Say let’s define $latex F(w) = \frac{1}{2 \pi} \int f(t) e^{-i wt} dt$ and the inverse transform
$latex \hat{f}(t)= \int F(w) e^{i w t}dw = f(t)$. So we expect
$latex f(t)=\frac{1}{2 \pi} \int \int f(\tau) e^{-i w\tau} d\tau e^{iwt}dw$
$latex =\frac{1}{2 \pi} \int \int f(\tau) e^{i w(t-\tau)} d\tau dw$
$latex \overset{*}{=}\int f(\tau) \left[\frac{1}{2 \pi}\int e^{i w(t-\tau)} dw\right] d\tau $
So one can finish the proof as we can show that $latex \frac{1}{2 \pi}\int e^{i w(t-\tau)} dw=\delta(t-\tau)$, note that
$latex \frac{1}{2 \pi}\int_{-\infty}^{\infty} e^{i w(t-\tau)} dw=\lim_{L \rightarrow \infty} \frac{1}{2 \pi}\int_{-L}^{L} e^{i w(t-\tau)} dw$
$latex = \frac{1}{2 \pi}\frac{e^{i w(t-\tau)}}{i(t – \tau)}|_{-L}^{L}$
$latex = \frac{\sin(L(t-\tau))}{(t-\tau)\pi}=\delta(t-\tau)$ as $latex L\rightarrow \infty$.

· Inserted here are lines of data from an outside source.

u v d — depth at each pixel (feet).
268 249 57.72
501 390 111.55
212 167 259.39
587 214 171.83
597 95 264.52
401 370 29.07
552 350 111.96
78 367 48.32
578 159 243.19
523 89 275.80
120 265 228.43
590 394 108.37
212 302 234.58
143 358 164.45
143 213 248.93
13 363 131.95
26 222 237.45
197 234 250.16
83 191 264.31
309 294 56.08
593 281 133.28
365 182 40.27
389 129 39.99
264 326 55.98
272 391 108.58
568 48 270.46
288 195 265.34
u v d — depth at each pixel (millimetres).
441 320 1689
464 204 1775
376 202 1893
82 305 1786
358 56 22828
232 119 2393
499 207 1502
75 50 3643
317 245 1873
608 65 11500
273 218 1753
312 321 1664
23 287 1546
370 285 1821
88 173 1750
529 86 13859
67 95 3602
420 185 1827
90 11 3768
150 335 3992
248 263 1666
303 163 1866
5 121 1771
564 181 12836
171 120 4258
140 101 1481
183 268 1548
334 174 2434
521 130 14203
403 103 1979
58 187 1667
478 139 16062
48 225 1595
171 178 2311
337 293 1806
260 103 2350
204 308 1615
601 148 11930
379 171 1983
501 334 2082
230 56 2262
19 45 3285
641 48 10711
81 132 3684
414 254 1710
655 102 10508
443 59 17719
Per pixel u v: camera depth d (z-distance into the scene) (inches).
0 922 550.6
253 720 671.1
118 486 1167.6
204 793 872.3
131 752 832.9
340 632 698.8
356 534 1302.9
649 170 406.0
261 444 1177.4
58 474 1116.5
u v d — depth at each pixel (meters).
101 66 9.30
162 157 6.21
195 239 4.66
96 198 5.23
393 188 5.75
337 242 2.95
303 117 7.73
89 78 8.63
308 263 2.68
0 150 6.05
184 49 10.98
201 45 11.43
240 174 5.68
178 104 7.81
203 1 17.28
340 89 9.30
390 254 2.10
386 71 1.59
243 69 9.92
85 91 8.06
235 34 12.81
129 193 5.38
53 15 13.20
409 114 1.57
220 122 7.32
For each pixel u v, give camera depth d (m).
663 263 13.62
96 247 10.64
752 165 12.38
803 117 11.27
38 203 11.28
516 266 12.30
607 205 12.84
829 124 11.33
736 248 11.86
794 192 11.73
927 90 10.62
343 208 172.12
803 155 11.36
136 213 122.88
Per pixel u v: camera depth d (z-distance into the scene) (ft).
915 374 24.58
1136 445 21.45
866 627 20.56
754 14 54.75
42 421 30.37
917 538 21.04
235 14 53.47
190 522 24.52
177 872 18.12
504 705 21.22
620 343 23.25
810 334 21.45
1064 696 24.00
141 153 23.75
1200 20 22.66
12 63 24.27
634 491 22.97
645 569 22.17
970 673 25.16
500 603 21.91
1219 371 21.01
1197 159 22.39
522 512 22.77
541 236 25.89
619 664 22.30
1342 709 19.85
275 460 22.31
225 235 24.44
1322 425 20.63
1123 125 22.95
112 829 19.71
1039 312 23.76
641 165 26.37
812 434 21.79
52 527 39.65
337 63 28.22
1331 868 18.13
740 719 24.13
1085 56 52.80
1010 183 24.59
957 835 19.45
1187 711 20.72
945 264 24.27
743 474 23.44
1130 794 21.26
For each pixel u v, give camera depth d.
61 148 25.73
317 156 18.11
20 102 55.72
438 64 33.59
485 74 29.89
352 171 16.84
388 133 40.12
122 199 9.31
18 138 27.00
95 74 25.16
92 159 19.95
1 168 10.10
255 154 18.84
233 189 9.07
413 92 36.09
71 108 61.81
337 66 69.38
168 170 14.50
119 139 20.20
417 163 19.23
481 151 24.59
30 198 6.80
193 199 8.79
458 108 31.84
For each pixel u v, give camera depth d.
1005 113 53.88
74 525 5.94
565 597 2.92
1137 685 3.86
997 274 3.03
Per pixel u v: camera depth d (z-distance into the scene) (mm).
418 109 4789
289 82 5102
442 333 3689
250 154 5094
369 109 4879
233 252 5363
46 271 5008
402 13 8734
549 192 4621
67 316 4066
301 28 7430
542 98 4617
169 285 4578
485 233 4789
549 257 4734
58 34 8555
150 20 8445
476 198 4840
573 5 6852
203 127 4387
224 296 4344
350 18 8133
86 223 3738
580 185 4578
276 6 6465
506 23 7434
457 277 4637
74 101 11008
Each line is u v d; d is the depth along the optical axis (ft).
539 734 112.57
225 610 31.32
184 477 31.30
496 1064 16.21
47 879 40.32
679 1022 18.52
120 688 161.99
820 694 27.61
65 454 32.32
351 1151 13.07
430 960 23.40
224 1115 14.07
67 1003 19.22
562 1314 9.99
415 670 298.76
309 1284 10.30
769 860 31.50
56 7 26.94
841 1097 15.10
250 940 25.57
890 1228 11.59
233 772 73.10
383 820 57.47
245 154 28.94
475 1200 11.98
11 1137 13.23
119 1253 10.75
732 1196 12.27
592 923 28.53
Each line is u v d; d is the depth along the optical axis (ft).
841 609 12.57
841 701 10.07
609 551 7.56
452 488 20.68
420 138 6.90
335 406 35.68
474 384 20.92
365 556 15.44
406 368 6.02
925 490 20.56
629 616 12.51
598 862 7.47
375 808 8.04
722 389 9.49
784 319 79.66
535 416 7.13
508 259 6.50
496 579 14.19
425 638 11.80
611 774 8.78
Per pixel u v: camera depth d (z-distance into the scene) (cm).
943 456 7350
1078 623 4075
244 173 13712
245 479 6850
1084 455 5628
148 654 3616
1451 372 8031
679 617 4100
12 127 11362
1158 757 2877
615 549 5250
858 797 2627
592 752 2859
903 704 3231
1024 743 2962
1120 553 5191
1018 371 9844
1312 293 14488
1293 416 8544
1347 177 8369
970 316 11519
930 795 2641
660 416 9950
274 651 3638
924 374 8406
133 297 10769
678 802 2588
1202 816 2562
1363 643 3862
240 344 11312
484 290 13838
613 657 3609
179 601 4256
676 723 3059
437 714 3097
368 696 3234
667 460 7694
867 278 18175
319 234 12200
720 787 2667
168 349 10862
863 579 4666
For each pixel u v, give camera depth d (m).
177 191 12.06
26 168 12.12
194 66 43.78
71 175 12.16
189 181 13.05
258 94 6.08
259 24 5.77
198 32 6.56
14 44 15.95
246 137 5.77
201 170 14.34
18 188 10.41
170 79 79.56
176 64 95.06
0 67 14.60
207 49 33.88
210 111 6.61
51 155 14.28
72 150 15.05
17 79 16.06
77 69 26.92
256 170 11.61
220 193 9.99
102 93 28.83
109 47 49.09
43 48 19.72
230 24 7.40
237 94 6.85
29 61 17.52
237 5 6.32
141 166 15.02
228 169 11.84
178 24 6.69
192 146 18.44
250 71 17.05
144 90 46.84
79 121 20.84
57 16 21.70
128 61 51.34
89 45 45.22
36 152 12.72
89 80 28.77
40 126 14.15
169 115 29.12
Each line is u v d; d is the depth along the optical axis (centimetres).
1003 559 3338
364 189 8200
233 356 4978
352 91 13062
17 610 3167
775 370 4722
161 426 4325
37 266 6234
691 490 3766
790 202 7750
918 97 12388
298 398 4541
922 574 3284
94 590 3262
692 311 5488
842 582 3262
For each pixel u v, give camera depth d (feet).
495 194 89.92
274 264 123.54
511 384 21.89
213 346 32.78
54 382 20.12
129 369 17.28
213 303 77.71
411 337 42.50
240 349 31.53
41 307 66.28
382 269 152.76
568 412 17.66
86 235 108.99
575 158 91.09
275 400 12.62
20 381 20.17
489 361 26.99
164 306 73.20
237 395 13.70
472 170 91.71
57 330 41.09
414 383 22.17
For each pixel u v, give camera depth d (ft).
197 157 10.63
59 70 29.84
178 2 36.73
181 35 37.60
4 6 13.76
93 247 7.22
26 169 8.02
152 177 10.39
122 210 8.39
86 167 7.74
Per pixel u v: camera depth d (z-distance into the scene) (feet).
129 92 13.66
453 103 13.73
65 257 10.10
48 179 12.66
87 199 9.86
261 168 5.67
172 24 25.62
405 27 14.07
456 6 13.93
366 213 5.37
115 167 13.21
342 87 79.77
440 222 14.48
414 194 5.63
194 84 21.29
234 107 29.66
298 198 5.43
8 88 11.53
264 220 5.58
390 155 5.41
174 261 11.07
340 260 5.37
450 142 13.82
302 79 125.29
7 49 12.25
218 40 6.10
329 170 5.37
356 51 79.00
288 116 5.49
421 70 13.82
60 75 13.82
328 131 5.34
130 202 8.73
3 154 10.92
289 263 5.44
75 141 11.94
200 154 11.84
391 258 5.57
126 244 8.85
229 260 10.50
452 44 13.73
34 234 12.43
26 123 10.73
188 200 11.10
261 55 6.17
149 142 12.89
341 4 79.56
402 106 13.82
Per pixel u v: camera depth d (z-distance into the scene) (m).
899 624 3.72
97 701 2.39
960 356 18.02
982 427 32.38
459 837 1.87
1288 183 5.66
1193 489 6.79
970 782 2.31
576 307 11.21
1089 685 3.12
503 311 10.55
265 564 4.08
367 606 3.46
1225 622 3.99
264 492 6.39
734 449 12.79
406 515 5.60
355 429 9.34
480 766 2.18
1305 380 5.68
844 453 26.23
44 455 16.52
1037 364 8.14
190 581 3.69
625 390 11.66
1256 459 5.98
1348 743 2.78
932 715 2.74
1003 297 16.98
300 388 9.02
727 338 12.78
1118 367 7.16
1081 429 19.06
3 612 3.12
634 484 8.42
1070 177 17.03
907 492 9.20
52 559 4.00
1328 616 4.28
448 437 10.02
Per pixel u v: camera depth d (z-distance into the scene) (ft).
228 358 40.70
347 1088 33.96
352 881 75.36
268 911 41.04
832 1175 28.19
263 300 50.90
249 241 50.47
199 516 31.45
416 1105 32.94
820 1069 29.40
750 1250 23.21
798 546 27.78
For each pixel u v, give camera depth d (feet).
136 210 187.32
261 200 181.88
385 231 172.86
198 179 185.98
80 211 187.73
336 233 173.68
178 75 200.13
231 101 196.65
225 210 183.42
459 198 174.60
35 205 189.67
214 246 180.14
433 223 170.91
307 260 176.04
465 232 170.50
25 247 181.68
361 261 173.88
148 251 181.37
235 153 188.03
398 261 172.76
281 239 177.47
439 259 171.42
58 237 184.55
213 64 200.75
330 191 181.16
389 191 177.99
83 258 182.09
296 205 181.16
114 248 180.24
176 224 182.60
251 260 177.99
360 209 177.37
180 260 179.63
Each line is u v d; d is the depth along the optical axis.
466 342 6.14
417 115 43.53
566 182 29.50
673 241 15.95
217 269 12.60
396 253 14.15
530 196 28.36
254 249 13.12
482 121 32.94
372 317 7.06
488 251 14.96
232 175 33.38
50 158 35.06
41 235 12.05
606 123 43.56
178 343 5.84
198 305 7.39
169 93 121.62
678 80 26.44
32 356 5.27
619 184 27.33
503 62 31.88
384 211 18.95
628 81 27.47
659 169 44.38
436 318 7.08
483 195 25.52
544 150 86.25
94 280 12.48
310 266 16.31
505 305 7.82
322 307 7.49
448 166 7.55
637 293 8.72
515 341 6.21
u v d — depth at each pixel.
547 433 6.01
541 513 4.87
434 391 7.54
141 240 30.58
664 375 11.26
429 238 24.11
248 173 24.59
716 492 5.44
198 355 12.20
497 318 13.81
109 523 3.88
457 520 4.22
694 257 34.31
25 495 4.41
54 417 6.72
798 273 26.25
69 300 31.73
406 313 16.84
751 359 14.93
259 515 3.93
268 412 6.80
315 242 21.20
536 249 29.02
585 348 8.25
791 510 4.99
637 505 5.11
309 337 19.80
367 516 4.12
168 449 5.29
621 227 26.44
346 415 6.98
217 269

“Intuitively”, the above does appear to be a $latex \delta$-function. A more rigorous proof is shown here. For elementary proof, once we accept that it is a $latex \delta$-function, we just want to verify that normalization factor is right, i.e., $latex \int \frac{\sin(Lx)}{x}dx=\pi$. Note that
$latex \int \frac{\sin(Lx)}{x}dx=\int \frac{\sin(Lx)}{Lx}d(Lx)=\int \frac{\sin(x’)}{x’}dx’$, where the last term is shown to be $latex \pi$ by complex calculus.
N.B. Strictly speaking, $latex *$ is wrong as the hypothesis of Fubini algorithm is not satisfied as stated here
.